AKB48の岡田奈々(25)が2日、東京・秋葉原のAKB48劇場で卒業公演を開催。約10年のアイドル人生を終えた。

 公演は自身のセンター曲で、グループ史上最難度のダンスで話題を集めた「根も葉もRumor」で幕開け。同曲のフロントメンバーを務めた卒業生の横山結衣(22)がパフォーマンスに加わり、岡田は「48グループで一番ダンスの表現力があると思っている横山結衣ちゃんに来てもらえてうれしいです!」と喜んだ。

 後輩たちからは、岡田への愛を感じるエピソードも明かされ、倉野尾成美(22)は「こんなに偉大な先輩の下でやれてたんだなと、すごく幸せを感じました。奈々さんの最後のアイドル姿を目に焼き付けて、私たちもこの公演を楽しんでいきたい」と気合を入れた。

卒業公演で熱唱する岡田(C)AKB48
卒業公演で熱唱する岡田(C)AKB48

 ユニットコーナーでは、「ゆうなぁ」コンビの愛称で親しまれている〝盟友〟村山彩希(25)と、山本彩の楽曲「レインボーローズ」などをデュエット。イントロが流れると、岡田が「ゆうちゃん! この曲、一緒に歌いたかったの!」と歓喜。村山も「あなたは私の中で一番最高の相方です!」と笑顔で応え、歌唱後は2人で抱き合った。

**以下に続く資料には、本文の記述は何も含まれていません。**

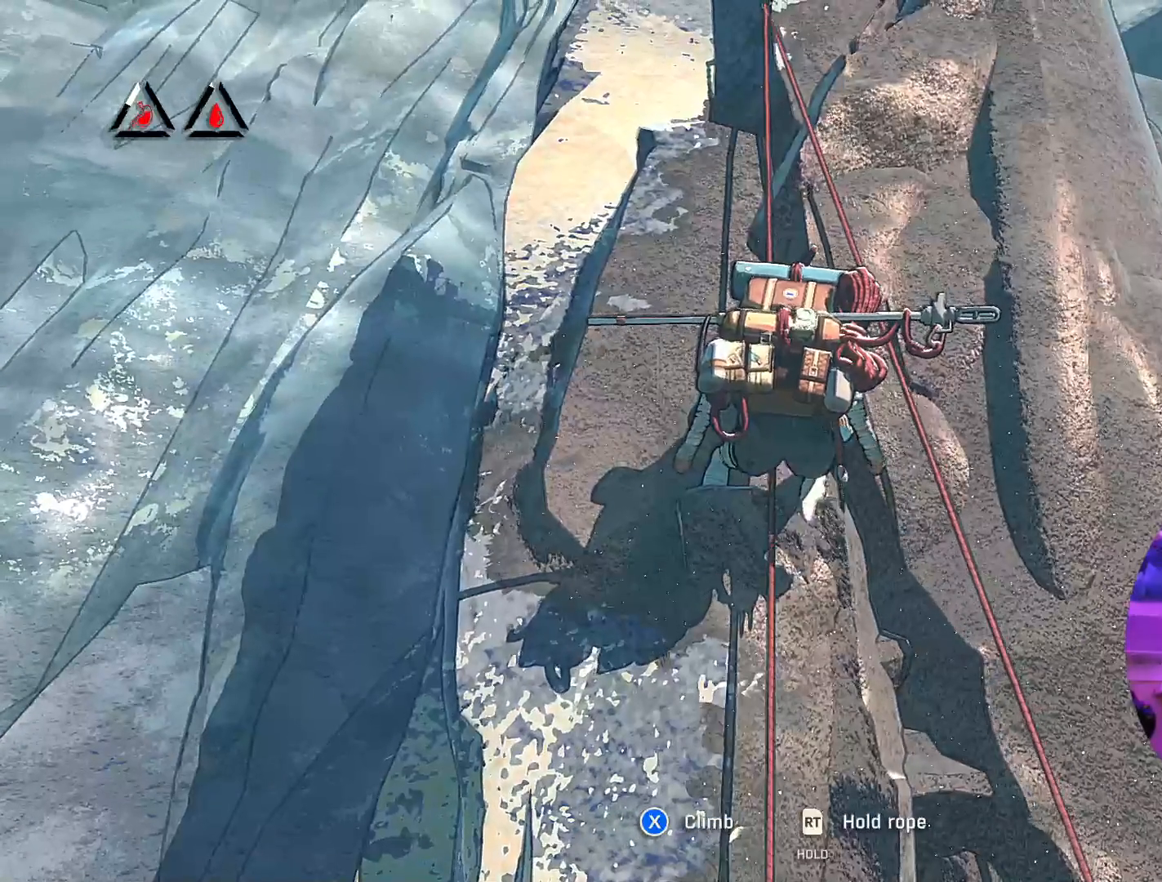
{"buttons": ["R2"], "left_stick": "up", "right_stick": "center", "events": [[117, "R2", "down"], [300, "left_stick", "up"]]}
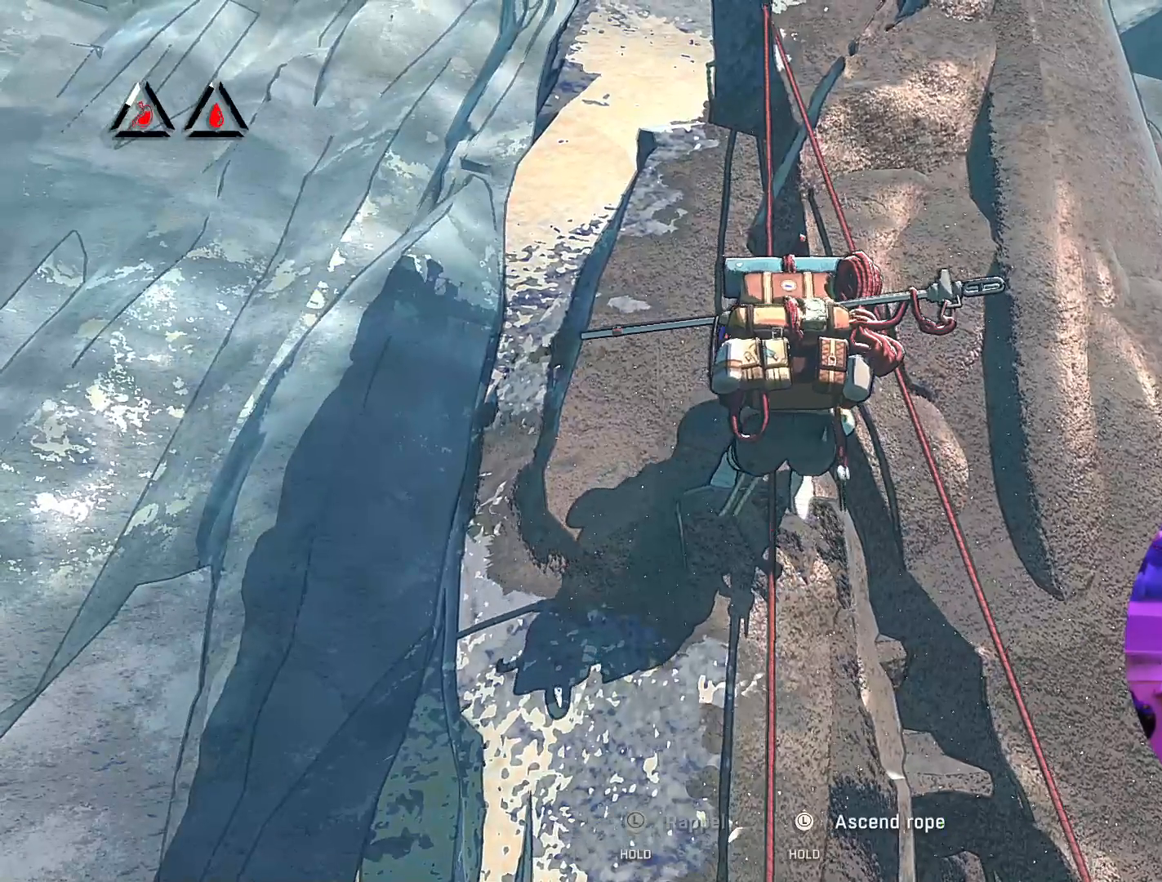
{"buttons": ["R2"], "left_stick": "up", "right_stick": "center", "events": []}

 アンコールでは、黒と赤チェックの卒業ドレスに身を包んで、ソロで「大人への道」を歌唱。その後、卒業生の内山奈月(27)、小嶋真子(25)、西野未姫(23)、橋本耀(25)、前田美月(24)が駆けつけ、岡田と同期の14期生が全員集合。現役メンバーとともに「10年桜」などを歌唱した。

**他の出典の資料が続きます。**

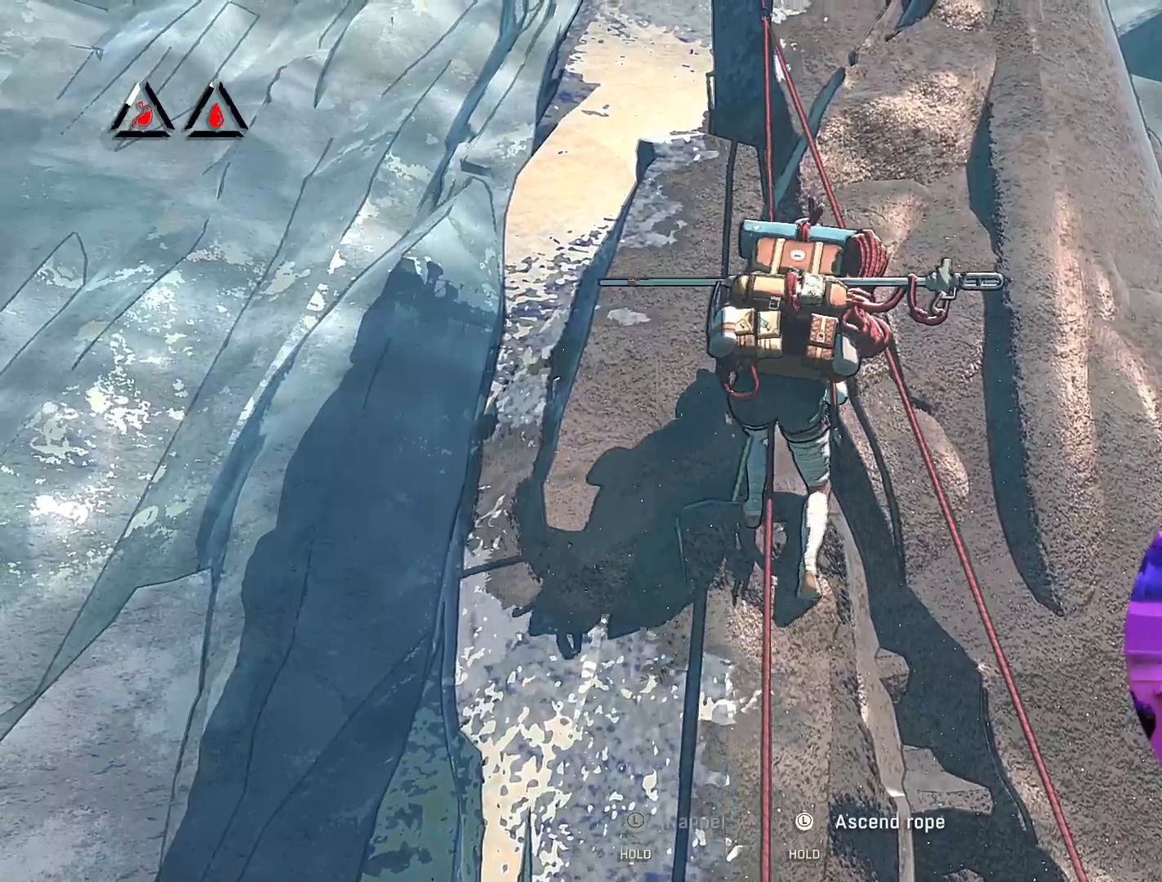
{"buttons": ["R2"], "left_stick": "up", "right_stick": "center", "events": []}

 卒業スピーチで、岡田は「10年経ってようやく人前に立ってちゃんとしゃべれるようになったのは、劇場公演のおかげ。劇場公演はガチでやらないと本気がバレる場所。歌の上手さとかダンスの上手さじゃなくて、どれだけ本気でやっているかが人の心を打つんだなと、この劇場を通して勉強させてもらいました」と振り返った。

AKB劇場の壁掛け写真を外す岡田(C)AKB48
AKB劇場の壁掛け写真を外す岡田(C)AKB48

 今後はソロアーティストを軸に、女優など幅広く活動していく。

 岡田は「ここで学んだ〝プレッシャーを大切にすること〟〝ステージに立つ怖さを必ず忘れないこと〟〝お客さんが見に来てくれることは当たり前じゃないこと〟を胸に持ちながら、これから1人で頑張っていきたい!」と宣言。さらに「元AKB48という看板を背負って素晴らしい人間になれたら。卒業生の鏡じゃないけど、カッコいいなと思ってもらえる存在になれるように頑張るので、これからもAKB48と岡田奈々の応援をよろしくお願いします!」と訴えた。

 岡田は2012年に14歳で14期生として加入。14年に36thシングル「ラブラドール・レトリバー」でシングル表題曲選抜メンバーに初選出されると、44thシングル「翼はいらない」から60thシングル「久しぶりのリップグロス」まで17作連続で選抜入り。51stシングル「ジャーバージャ」、58thシングル「根も葉もRumor」ではセンターを務めた。17年から21年まではSTU48を兼任。昨年の「第4回AKB48グループ歌唱力No.1決定戦」では悲願の初優勝を飾り、名実ともにAKB48グループの中心メンバーとして活躍してきた。